William Hartshorne, of Freehold, for complainant. Edward W. Wise, of Red Bank, for defendants.
Bill by Mas Snider against George B. Ten Eyck and others. Disposition of bill withheld until determination at law of certain issues cognizable at law.
William Hartshorne, of Freehold, for complainant.
Edward W. Wise, of Red Bank, for defendants.
BUCHANAN, V. C. Complainant, on December 6, 1922, leased to Orpheum Amusement Company, for use as a motion picture theater, a certain building then undergoing alterations to make it suitable for use as such theater, for the term of 10 years from the date when the alterations should be completed. By an additional lease on December 14, 1922, between the same parties, an adjoining or abutting store property was added to the subject-matter of the lease, as an entranceway into the theater.
On March 2, 1923, defendant Ten Eyck leased from complainant a billiard room and bowling alley on the second floor above part of the theater premises, for a term of 5 years, with option to renew for 5 years more. Ten Eyck was the principal stockholder of the amusement company (the lessee under the other lease).
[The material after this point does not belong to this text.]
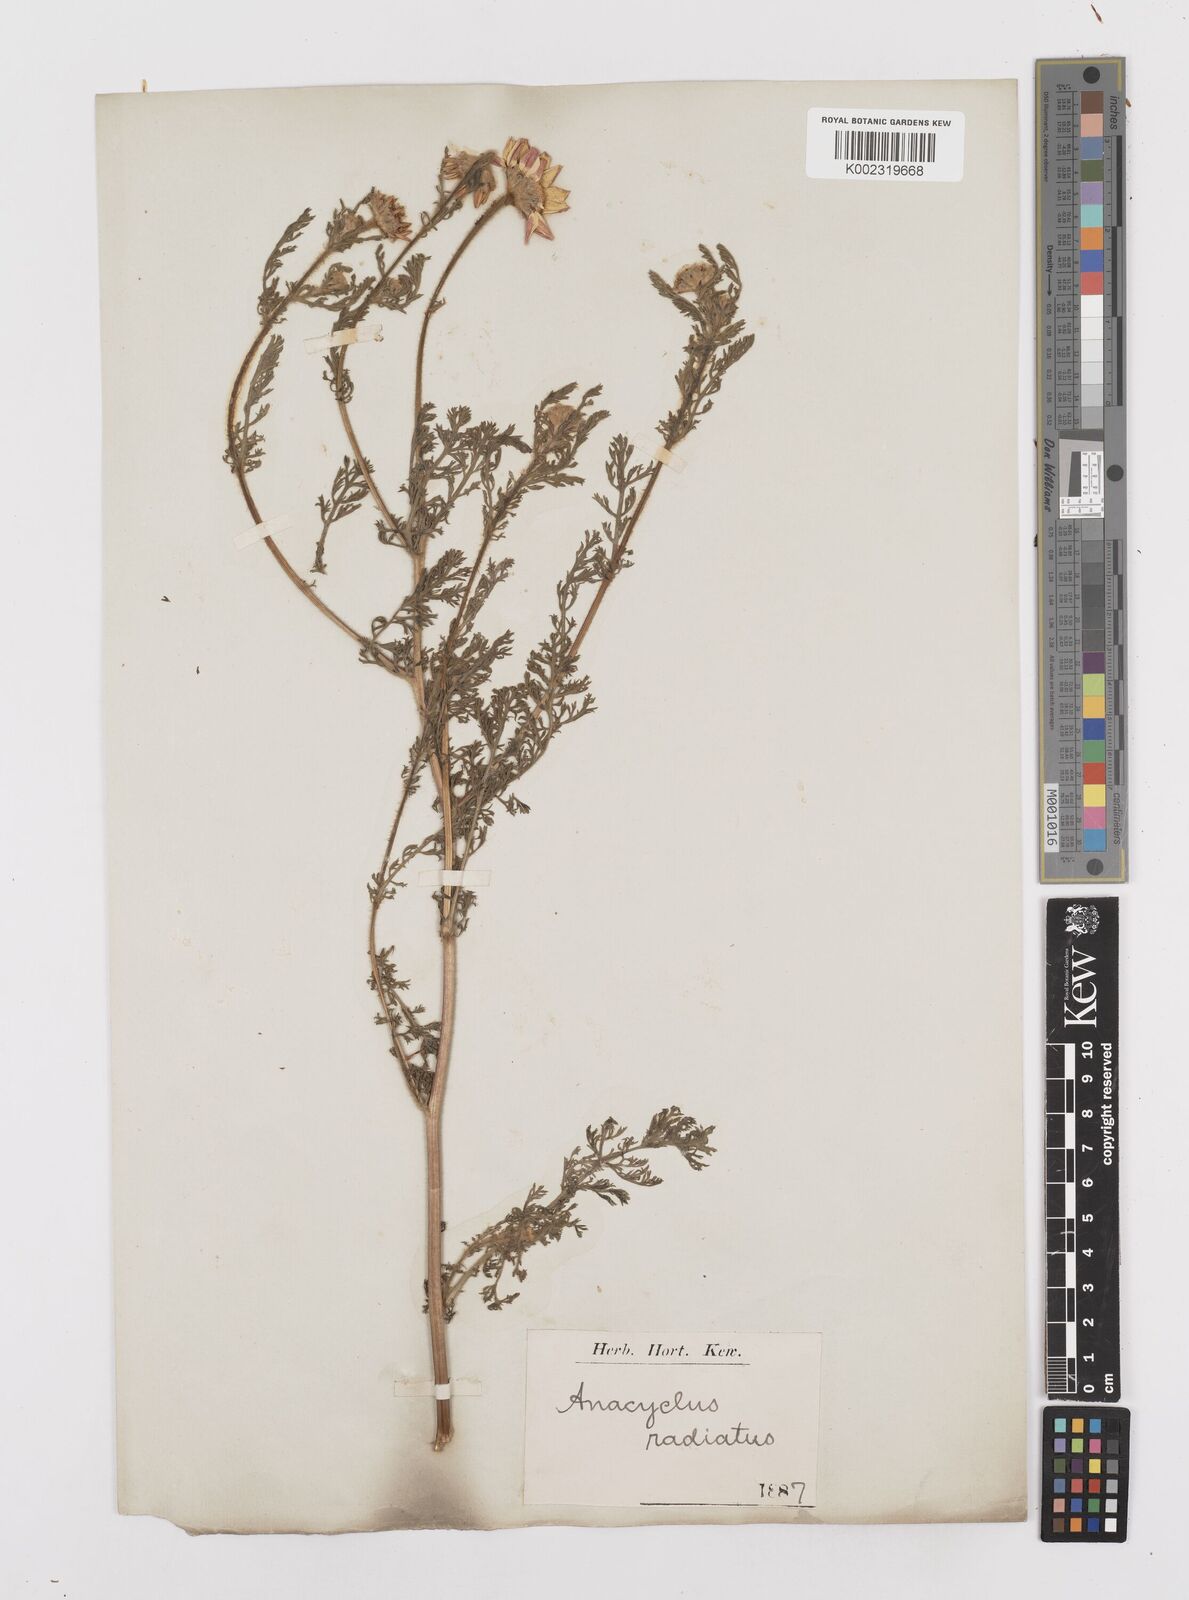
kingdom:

This lease of the billiard room and bowling alley contained a provision that the lessee Ten Eyck may "sublet" any or all of the thereby demised premises, to the Orpheum Billiard Company, but shall not sublet any or all of said premises to any one else without the prior written consent of the lessor. The Orpheum Billiard Company was not then in existence, but it was incorporated 10 days later (March 12th), and on March 14th Ten Eyck assigned the lease to the billiard company, of which he was also the sole or principal stockholder.
In June, 1924, the amusement company was adjudicated insolvent and a receiver appointed therefor. On August 5, 1924, the receiver surrendered and complainant accepted the premises comprised in the theater lease, or leases. Prior to that, but subsequent to the receivership, Ten Eyck sold his stock in the billiard company to Edward H. Burns and Alfred J. Schafer, who owned or had a controlling interest in the operations of the Strand Theater; the latter being a moving picture and vaudeville house located on the same street as the Orpheum Theater.
Complainant has arranged to operate his own theater premises, and by his bill prays decree (in effect), for the surrender and cancellation of the billiard room and bowling alley lease, or, if denied that relief, for decree enjoining defendants from using, or permitting to be used, the billiard room and bowling alley in such manner as to disturb the audiences in the theater.
The surrender and cancellation of the lease is asked upon the ground that the lease has been terminated by reason of (1) violation of its provisions against subletting without the prior written consent of complainant, and (2) by reason of the surrender and cancellation of the theater lease—the contention being that the bowling alley lease was a mere adjunct to the theater lease, of no value in and of itself, but only for the benefit of the theater lessee by way of protection of the theater; that, this was so understood by both parties to the bowling alley lease; that the bowling alley lease therefore must be understood as containing the implied condition that its continuance was dependent on the continuance of the theater lease; and that the surrender and termination of the theater lease ipso facto terminated the bowling alley lease.
It is unnecessary to go into the factsor the law in respect of this issue, for the reason that it seems to me clear that the issues as to the termination of the lease, on both grounds set up, are issues cognizable and determinable in a court of law, and that, inasmuch as they involve rights or interests in real estate, and defendants have made objection to their determination by this court, and no equitable issues supervening, under well-established principles all that can be done by this court on this branch of the case is to hold the bill until complainant can have the questions determined at law.
On the other branch or aspect of the case—the prayer for restraint of alleged nuisance—I think the determination may as well await the time when final decree can be made as to the surrender and cancellation issue, since that may be dispositive of the entire matter. No attempt has been made by the billiard company to operate the leased premises, and the answer denies any intention to operate it in a manner which would annoy the theater patrons. No preliminary Injunction was sought by complainant. If any change in the situation should occur pending the further proceedings, complainant might seek restraint pendente lite upon notice and the filing of affidavits, and might perhaps have leave to file supplement to his bill.
It may also be mentioned that leave was granted at the hearing to file certain amendments to the bill, and defendants announcing orally their admissions or denials to the additional allegations, the hearing proceeded as though the record was complete. In fact however no draft of order has been submitted to me as yet in this behalf, nor defendants' amended answer. This should of course be done.